Ten years down the digiscoping road and pretty much everyone (here) has tried taking a photo through a telescope or binocular. And I am guessing you have too. Chances are your first photos were crap not good.
The vast majority of us have a digital camera and are able to take some nice holiday photos, and wonderful happy-snappy photos of the kids/dog/drunk friends. Compact cameras have made it really easy. And wonderful fun. And we get to share our photos with the whole world on Facebook.
Long focal length photography is a whole different story altogether. And digiscoping is no exception.
3rd birthday party photos = mini-golf. digiscoping = golf course.
one is not better than the other, they are both fun, but they require different levels of skill, knowledge and practice. And this all takes time and effort. Which is why, I believe, so many get frustrated with digiscoping when they first try it out.
So why can’t digiscoping just be easy?
the thing is it can.
pretty much every compact camera on the market these days has a half decent video function. And the bulk of new cameras have HD video. Take the $150 super small, super simple Canon Ixus 130 (SD1400). Wonderful for holiday snaps, mild for digiscoping, but takes really great 720p HD video! (this video on digiscoping shutter speed was filmed with one). If you want to make your life simple, don’t even worry about trying to get great photos – switch over to video mode and get neat little films to show your friends (and the rarity committee).
Video digiscoping has three major advantages:
1. Video digiscoping makes it really easy way to record what you see
If you want to take great digiscoping photos then that little green square on your camera (automatic mode) is your enemy, and you need to take in to account Aperture (video), Shutter Speed (video), ISO (video), Stability (video) etc. With digiscoping videos, you can pretty much just set up your camera (or hand hold it in place) and click record.
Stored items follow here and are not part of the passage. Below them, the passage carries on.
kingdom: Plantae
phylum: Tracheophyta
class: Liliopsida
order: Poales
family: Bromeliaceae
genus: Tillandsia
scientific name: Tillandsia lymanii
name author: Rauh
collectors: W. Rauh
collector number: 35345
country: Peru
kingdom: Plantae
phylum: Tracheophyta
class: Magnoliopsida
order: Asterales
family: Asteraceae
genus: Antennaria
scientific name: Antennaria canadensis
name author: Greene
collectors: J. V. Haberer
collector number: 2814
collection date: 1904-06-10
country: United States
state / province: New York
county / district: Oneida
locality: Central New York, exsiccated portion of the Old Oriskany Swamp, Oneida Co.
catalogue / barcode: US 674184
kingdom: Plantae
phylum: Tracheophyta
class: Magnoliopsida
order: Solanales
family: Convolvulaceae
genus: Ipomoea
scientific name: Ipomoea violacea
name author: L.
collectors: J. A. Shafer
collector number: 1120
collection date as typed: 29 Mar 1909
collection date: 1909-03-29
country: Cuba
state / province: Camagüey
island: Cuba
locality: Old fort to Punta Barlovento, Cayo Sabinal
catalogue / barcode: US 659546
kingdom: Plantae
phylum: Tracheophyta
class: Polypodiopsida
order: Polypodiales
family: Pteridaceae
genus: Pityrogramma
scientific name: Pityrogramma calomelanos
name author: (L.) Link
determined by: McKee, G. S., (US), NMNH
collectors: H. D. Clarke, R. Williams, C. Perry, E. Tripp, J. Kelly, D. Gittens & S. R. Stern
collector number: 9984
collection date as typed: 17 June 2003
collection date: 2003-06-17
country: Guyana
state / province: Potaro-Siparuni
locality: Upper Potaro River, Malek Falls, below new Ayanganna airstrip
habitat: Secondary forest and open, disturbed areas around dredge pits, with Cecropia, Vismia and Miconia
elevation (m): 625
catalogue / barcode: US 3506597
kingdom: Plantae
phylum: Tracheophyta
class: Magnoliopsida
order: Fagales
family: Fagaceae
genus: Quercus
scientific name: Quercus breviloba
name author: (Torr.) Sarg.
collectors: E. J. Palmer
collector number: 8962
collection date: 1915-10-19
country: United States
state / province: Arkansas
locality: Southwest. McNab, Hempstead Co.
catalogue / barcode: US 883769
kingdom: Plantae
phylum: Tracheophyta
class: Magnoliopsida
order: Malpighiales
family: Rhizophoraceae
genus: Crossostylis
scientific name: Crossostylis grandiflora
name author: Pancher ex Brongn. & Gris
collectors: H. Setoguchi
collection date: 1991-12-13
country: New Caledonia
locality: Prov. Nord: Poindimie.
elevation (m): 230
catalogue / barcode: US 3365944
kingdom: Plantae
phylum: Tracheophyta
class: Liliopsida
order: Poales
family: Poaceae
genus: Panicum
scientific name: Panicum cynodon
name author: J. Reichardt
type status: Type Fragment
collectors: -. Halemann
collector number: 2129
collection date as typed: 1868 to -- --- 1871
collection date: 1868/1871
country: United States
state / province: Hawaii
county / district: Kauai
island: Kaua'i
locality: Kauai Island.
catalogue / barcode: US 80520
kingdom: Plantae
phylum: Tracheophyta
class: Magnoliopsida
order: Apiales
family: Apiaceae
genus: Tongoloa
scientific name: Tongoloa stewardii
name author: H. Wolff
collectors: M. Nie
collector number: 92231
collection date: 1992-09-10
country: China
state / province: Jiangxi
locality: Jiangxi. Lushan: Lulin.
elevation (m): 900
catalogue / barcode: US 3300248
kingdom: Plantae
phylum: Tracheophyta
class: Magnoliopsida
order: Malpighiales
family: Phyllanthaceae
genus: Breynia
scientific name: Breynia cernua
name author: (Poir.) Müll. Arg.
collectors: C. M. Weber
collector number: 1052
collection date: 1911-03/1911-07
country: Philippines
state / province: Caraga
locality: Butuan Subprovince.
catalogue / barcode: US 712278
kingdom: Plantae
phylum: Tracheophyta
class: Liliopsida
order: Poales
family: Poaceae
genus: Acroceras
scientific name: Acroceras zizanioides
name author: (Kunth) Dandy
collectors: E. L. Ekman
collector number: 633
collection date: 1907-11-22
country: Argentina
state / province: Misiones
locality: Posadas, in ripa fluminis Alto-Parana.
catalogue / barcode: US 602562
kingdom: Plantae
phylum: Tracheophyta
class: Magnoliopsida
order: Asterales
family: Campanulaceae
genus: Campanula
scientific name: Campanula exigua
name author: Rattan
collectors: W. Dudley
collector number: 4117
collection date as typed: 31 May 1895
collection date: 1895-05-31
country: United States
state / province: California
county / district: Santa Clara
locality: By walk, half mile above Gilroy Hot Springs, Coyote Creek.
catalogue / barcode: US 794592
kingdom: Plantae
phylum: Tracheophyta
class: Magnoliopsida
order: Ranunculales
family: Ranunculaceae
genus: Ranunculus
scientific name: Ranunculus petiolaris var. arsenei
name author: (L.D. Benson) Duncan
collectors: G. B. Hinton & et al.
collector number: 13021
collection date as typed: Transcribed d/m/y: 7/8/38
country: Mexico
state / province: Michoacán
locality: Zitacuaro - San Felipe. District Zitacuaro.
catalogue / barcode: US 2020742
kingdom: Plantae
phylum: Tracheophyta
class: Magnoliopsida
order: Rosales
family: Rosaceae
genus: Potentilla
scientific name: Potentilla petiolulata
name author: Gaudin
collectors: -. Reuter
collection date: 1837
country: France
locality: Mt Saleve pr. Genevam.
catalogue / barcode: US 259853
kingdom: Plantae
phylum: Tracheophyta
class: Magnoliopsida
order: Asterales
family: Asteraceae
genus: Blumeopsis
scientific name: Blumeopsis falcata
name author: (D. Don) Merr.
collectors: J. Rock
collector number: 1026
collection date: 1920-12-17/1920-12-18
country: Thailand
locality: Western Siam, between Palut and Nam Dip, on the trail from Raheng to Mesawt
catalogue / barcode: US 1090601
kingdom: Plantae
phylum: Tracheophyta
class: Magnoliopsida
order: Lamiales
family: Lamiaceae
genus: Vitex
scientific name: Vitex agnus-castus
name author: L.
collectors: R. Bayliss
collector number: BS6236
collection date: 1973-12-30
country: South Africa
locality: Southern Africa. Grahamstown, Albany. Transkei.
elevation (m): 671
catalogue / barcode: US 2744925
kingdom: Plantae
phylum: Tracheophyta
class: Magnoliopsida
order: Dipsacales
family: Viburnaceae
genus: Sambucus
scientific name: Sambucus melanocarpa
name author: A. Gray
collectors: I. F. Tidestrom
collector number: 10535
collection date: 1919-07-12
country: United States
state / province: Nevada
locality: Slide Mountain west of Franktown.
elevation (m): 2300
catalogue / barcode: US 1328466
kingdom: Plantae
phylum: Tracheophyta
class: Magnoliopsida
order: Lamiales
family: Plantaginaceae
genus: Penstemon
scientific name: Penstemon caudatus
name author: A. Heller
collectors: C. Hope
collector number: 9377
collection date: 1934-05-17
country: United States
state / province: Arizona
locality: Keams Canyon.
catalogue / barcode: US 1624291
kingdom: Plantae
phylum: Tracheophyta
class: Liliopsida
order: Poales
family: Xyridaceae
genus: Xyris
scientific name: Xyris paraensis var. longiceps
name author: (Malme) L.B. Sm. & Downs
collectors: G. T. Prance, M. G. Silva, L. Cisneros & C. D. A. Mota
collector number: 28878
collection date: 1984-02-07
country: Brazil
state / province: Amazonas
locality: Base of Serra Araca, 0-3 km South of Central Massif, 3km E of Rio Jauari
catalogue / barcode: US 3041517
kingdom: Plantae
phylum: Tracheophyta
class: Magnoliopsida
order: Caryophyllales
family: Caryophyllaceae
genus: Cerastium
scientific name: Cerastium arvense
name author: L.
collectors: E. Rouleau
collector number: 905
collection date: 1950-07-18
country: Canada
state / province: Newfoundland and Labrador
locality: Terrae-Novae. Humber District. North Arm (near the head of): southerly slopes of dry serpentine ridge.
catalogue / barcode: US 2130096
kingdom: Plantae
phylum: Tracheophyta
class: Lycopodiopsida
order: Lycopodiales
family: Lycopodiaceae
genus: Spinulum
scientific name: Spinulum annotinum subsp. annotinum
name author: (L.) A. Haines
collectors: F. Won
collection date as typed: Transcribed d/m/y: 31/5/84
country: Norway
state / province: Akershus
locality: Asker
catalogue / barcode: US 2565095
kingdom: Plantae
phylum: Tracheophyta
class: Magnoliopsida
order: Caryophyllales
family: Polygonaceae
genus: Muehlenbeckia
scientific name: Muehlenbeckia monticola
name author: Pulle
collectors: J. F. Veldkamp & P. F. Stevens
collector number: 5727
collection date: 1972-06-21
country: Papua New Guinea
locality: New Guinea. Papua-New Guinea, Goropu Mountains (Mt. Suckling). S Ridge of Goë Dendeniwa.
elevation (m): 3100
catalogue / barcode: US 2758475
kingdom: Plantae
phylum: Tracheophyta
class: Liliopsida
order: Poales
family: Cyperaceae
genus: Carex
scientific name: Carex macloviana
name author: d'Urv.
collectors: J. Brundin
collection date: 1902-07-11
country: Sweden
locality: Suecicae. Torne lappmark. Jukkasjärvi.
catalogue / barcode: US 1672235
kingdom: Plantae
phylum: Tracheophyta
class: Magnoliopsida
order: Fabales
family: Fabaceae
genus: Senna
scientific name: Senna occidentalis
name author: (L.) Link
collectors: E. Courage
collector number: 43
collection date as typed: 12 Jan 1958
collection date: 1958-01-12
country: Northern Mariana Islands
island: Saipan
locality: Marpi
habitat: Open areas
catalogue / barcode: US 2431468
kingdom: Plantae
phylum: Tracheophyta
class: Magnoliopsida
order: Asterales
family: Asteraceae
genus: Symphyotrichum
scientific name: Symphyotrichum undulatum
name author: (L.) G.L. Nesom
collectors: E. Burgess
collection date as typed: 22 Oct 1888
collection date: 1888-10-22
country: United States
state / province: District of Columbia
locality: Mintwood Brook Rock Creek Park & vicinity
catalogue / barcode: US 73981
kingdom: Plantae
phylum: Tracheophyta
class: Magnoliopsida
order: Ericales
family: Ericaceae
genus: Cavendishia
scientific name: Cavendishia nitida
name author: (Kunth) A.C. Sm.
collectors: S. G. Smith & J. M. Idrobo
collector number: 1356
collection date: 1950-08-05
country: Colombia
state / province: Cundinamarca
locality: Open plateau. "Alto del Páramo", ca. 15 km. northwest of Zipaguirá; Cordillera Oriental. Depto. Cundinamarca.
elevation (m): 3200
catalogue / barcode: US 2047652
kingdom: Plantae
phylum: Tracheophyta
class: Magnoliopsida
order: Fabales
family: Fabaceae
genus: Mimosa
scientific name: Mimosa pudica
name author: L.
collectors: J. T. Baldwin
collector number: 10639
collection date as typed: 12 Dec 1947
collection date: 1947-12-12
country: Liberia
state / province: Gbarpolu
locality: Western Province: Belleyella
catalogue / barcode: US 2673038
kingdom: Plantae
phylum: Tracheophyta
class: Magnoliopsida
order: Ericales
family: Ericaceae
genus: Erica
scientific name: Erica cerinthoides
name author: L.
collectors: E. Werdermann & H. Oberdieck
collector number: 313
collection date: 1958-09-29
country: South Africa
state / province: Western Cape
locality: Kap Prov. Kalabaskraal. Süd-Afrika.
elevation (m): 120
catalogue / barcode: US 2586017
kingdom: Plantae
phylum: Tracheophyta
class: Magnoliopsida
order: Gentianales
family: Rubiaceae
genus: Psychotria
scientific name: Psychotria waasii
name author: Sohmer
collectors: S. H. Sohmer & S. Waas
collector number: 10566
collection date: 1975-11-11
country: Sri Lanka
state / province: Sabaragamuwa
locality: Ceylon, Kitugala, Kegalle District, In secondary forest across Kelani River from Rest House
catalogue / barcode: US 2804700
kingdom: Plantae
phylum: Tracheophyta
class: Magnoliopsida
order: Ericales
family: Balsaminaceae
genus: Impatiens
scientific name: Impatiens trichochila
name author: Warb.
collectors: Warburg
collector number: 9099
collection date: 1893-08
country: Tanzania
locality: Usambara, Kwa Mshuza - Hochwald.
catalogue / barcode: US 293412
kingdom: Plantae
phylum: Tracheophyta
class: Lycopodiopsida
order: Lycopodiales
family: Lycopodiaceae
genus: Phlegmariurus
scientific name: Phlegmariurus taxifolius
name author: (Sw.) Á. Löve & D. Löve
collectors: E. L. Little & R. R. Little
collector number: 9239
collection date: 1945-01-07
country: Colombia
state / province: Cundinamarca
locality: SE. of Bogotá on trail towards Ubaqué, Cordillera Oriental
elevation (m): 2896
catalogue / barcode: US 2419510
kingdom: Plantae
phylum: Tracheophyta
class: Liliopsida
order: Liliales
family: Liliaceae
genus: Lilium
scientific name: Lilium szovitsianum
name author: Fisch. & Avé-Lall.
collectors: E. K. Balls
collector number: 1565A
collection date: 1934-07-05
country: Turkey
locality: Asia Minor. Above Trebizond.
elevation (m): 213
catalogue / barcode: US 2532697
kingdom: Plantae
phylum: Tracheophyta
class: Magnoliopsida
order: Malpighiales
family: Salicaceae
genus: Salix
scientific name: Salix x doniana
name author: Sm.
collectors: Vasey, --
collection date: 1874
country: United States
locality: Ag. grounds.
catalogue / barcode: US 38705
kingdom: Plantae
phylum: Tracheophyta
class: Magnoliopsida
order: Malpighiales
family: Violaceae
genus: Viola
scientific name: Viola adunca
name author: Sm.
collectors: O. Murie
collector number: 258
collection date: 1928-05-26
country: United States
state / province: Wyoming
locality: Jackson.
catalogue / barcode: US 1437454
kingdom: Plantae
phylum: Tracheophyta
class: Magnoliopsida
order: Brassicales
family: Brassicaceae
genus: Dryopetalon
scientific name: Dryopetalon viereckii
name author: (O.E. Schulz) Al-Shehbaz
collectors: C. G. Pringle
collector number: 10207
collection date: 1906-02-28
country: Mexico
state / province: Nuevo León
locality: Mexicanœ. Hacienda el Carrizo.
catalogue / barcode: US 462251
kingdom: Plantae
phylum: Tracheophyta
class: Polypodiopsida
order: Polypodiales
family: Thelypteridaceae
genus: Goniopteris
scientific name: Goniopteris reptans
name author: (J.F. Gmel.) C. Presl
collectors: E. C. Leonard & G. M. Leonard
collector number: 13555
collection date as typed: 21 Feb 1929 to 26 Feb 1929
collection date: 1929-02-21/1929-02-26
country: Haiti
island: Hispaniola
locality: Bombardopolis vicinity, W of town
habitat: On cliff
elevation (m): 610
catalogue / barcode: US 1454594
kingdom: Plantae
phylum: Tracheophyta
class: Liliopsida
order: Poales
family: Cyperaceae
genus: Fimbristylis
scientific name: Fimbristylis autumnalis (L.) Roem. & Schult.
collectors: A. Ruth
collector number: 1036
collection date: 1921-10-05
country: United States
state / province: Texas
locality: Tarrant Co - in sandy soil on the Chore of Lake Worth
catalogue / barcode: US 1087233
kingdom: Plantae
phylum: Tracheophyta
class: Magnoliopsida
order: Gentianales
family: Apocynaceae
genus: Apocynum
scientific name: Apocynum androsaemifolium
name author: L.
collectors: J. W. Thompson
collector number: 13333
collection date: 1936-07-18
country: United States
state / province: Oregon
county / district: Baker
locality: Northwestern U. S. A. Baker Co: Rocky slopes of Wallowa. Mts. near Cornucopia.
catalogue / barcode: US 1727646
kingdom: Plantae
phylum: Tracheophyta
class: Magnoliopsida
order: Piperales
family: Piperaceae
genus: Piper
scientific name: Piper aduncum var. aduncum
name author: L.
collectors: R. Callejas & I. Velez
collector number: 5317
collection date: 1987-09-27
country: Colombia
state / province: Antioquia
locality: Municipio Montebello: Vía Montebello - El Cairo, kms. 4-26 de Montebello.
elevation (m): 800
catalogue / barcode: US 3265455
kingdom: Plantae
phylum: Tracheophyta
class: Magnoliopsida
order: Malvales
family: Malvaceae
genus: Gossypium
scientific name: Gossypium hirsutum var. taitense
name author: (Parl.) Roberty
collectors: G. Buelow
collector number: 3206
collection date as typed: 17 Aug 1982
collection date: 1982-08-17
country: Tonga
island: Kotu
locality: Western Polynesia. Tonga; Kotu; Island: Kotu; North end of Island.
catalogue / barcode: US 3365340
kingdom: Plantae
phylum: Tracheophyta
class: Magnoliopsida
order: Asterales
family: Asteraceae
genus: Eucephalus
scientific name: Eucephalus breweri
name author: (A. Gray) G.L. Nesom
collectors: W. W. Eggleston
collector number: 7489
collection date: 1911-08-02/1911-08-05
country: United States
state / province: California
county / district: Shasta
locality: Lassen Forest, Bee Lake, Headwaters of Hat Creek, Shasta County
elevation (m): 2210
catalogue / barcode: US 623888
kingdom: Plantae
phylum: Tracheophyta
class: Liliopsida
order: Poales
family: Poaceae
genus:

For better videos, make sure your camera is set to the best quality video, set up your camera nicely on an adapter, focus the scope, half press the shutter release (letting it autofocus), press through to start recording, and get your hand away. Obviously, having a big video head and carbon tripod will help to give you stable video, but the focal lengths are just so high, and the system length so long that even having your finger lightly on the focus knob or camera will bring in shake. So if you want stable videos, try to reduce camera shake, but also always try to take your hand off of the camera once you have clicked record.
2. Video digiscoping can be really useful in low light and over long distances
If the light is not so good, your camera will usually automatically use a higher ISO. This means that the video (or photo), will appear more “grainy” with more noise in the image. High noise in photos often means that the bird or subject become hard to see or identify because so much information is lost. In a video, we have one great big thing that helps us out: movement. If the focal bird or animal is moving just a little bit, this offers our eyes a whole lot more (complex) information than a single static image. While grainy videos might not be ideal, it will oftentimes mean that you can get useful (and fun) images of interesting creatures long passed the point at which photo cameras stopped being useful.
When a bird (or wolf) is really far away, you can still get recognisable video footage even if the photos don’t work at all. As with low light situations, the movement of the creature convey way more information meaning that a hopping pitta, even if it is small, makes for a great spectacle.
Male Gurney’s Pitta. This pitta was in an incredibly dark forest and I got no nice photos of it, despite trying (1000 times). Despite the dark and long distance, so much information is captured in the video about the bird’s behaviour, beauty and its rainforest environment. Digiscoped with a Swarovski STM80HD scope, TLS800 and Canon 5DmarkII.
3. Video digiscoping for documenting rarities
If you see are rare bird, or a bird you think might be a rare bird, take a video! please! While you are calling your mates, take more video. Once you have tons of video, then think about getting some nice photos. The thing is, when you take a photo, you only have one specific moment captured and that is very unlikely to capture all the information you need to make the identification. Oftentimes, you will need small things like toe webbing, rump colouration, nape plumage, angle of the head, underwing coverts… all of which can be incredibly difficult to capture on a photo. But if you have a video, especially if you are patient and persistent, you are way more likely to get that critical angle. Obviously, the better the video quality (HD?), the more detail you can see when the bird makes the critical movement.
An example of proving a bird/location (ya ya, I know Short-eared Owl is not rare in Kazakhstan, its just an example)
A couple more suggestions when it comes to rarities. Don’t be afraid to talk while taking the video and describe what you see in minute detail. Get your mates to do the same. Although it might annoy an editor at NatGeo, it is a good replacement for field notes when it comes to a rarities committee submission. Once you have all the critical video captured, you might want to disconnect your camera from the scope (while filming) and take some footage of the area where the bird is. Having one single video clip that shows the bird in the scope, then you clumsily dismantling the system, and swinging a wide-angle pan across the landscape is a great way to prove a location. You could even add your goofy happy face at the end of the pan to prove you were there.